Things got back to a bit of normality with a butterfly-wing flanked bench (more butterflies—was the previous section just a dream?), which Heather had to sit on of course. That was a prelude to the event’s big star display, a Crystal Palace of light. In the cold we stood and watched as the palace appeared before us, surrounded by probing lights. It rose and burnt in the story of its history, before the park grew through and Santa paid a visit. A good display, and certainly the highlight, but again a bit ethereal and distant.
There were more wings for Heather to sit in front of, and some mushrooms, plus a giant ring (perhaps anticipating a proposal or two). Then things got weird again. A bunch of strange, amalgamated, half mythical creatures lined the path, again without explanation.
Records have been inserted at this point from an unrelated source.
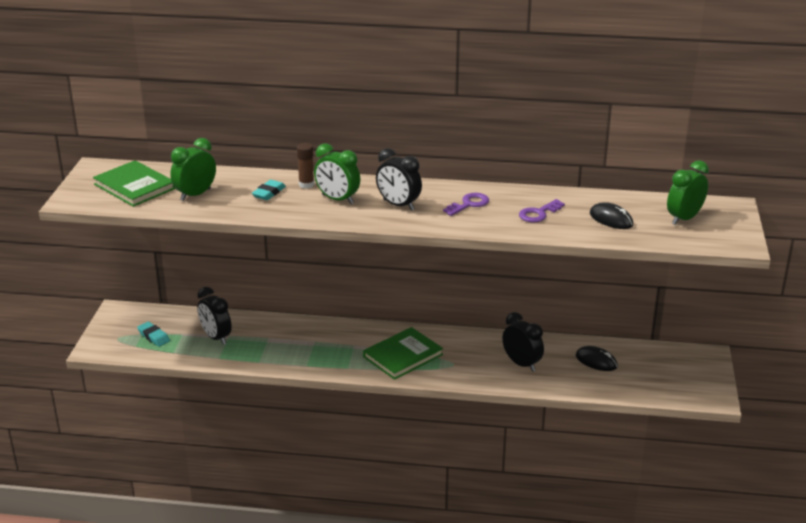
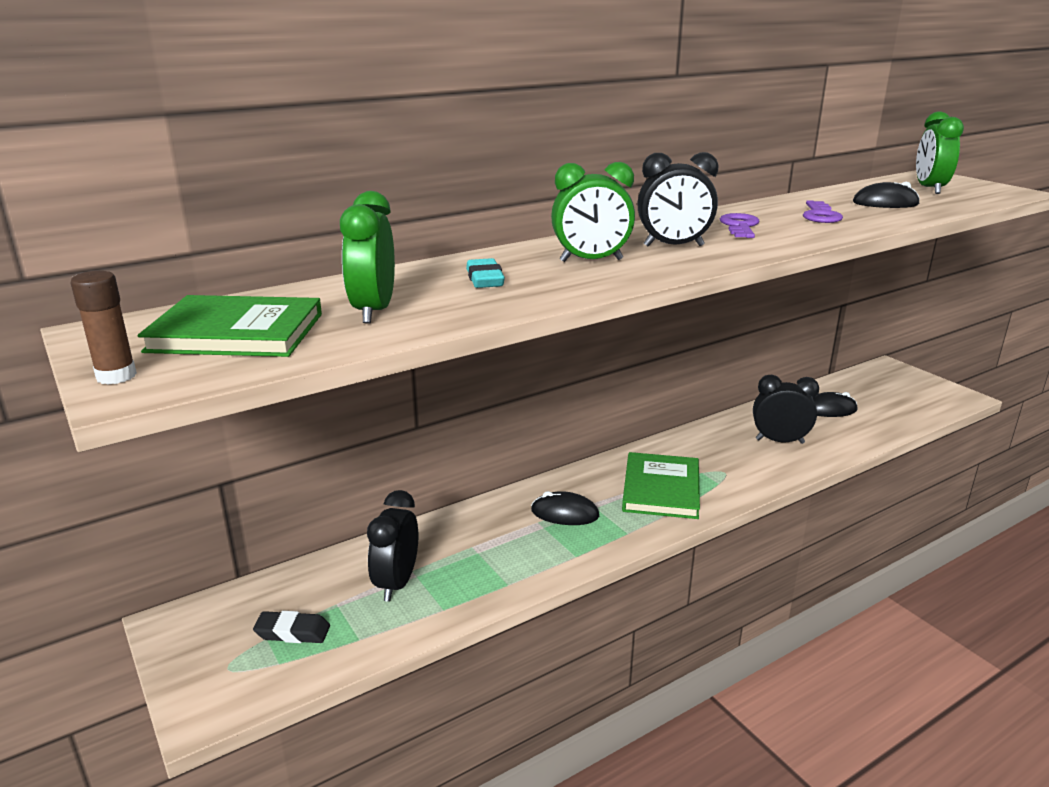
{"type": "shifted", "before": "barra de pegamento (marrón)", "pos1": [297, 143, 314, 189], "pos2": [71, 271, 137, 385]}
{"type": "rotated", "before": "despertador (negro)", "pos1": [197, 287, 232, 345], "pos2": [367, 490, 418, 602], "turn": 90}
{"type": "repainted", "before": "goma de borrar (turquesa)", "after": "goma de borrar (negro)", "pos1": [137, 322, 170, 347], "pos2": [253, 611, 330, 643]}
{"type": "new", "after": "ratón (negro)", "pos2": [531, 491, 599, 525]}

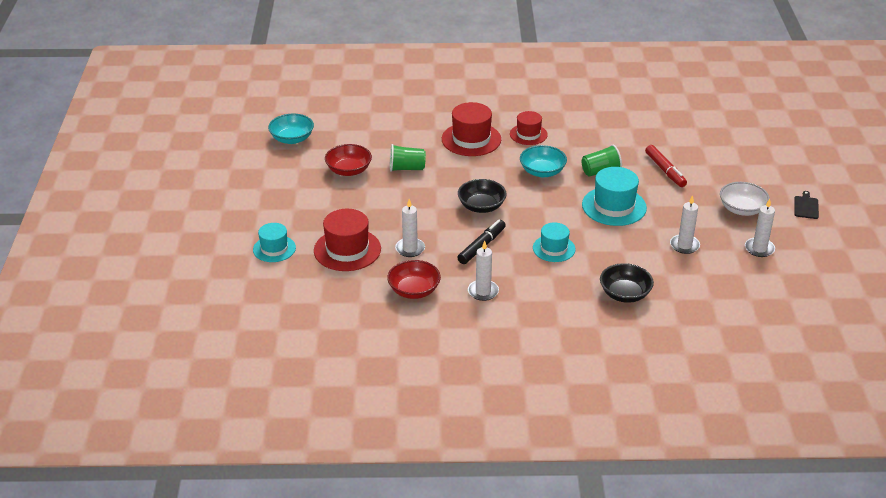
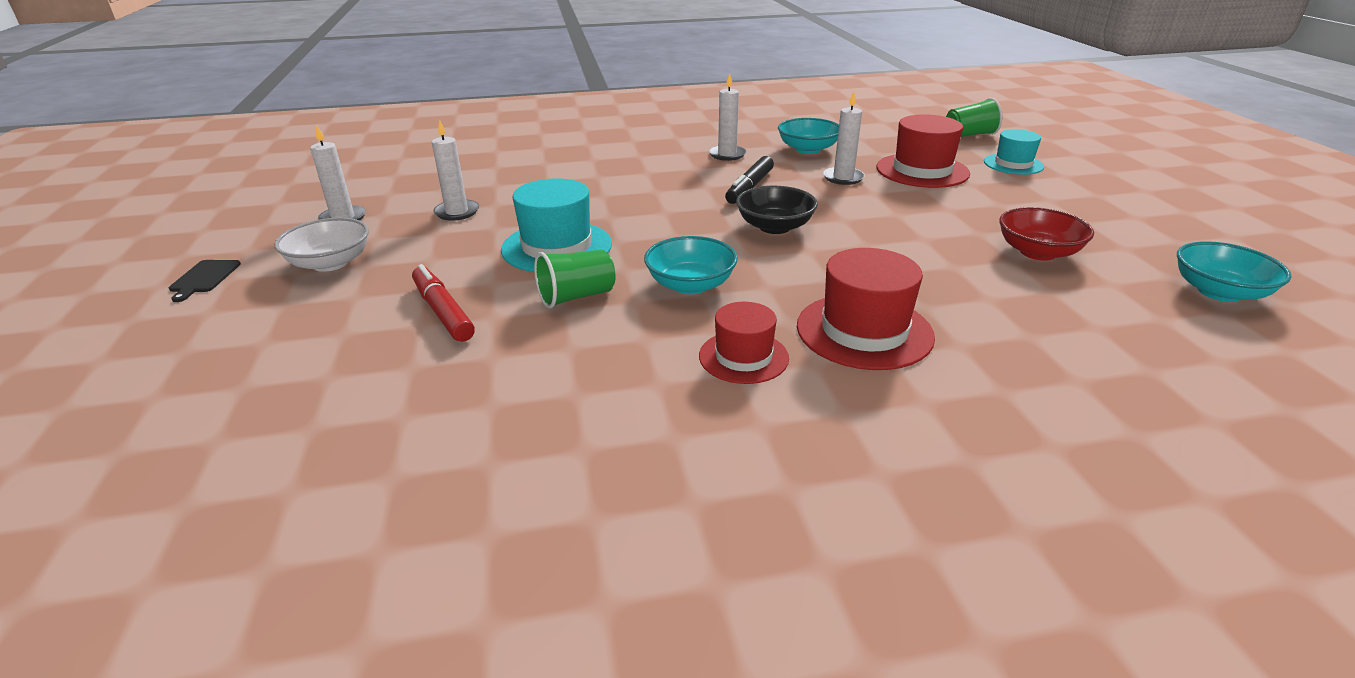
{"type": "shifted", "before": "vaso (verde)", "pos1": [390, 144, 426, 172], "pos2": [946, 98, 1003, 137]}
{"type": "gone", "before": "sombrero (turquesa)", "pos1": [533, 223, 576, 262]}
{"type": "repainted", "before": "cuenco (rojo)", "after": "cuenco (turquesa)", "pos1": [387, 260, 441, 299], "pos2": [778, 118, 839, 154]}
{"type": "gone", "before": "cuenco (negro)", "pos1": [600, 263, 654, 303]}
Again, it felt like it might have worked better to have just remained more, normal.
Things did become more traditional with some (cartoonish) fish, and quite nice swans, and cute, amusing frogs. The park in real life is, of course, famous for its (less than realistic) dinosaurs, so when we reached the which forms their home it was no surprise to find a giant, rainbow T-rex. That was actually quite cool, but around it were some ill lit dinos, and no sign of the park’s actual sculptures, all of which felt like a missed opportunity. The best view at the time was actually of the clouded Moon hovering over the park.
The dinosaurs were almost the end. There was some more random animals, which thematically probably belonged before, not after. Some ducks, and a family of pandas off to one side of the path, and what felt like some random swirls and lights to lead the way out (past the actual dinos finally getting a little bit of attention). It probably speaks a lot that it wasn’t even immediately obvious that we’d reached the end, just wandering out of the park without much sign and then away, back to the station.
So, a fair effort that could do with a but more coherence and originality—Three stars.